ASSIGNMENT -
Below are the records; output them exactly from the first line through the line with "DateTime | 创建时间", stopping there.

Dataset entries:
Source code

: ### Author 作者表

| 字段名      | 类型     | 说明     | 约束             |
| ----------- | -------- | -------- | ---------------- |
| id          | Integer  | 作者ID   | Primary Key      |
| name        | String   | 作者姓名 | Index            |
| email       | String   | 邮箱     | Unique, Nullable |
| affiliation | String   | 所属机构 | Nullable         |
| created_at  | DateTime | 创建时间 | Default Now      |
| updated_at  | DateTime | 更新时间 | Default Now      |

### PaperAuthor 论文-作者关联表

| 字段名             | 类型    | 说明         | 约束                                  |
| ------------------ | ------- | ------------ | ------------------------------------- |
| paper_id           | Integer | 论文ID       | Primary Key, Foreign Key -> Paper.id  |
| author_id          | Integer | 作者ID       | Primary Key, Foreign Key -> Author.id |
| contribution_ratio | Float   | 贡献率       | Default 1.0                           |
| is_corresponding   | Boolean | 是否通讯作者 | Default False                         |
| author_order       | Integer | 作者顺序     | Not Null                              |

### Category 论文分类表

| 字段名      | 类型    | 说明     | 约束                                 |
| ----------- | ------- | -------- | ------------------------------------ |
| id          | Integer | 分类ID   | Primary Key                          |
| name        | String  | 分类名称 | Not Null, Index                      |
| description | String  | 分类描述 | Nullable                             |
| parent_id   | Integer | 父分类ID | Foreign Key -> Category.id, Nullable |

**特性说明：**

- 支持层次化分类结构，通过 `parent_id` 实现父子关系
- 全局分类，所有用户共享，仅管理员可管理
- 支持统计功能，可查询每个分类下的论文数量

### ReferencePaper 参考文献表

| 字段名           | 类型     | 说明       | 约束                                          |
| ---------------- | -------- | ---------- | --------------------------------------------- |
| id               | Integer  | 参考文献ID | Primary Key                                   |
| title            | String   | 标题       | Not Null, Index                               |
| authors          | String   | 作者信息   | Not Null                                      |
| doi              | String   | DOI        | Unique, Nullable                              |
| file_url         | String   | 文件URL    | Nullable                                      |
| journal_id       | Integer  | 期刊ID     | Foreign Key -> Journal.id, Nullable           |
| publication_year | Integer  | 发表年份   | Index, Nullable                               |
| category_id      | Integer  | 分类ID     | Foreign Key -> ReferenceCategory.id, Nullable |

TASK ANSWER -
Source code

: ### Author 作者表

| 字段名      | 类型     | 说明     | 约束             |
| ----------- | -------- | -------- | ---------------- |
| id          | Integer  | 作者ID   | Primary Key      |
| name        | String   | 作者姓名 | Index            |
| email       | String   | 邮箱     | Unique, Nullable |
| affiliation | String   | 所属机构 | Nullable         |
| created_at  | DateTime | 创建时间 | Default Now      |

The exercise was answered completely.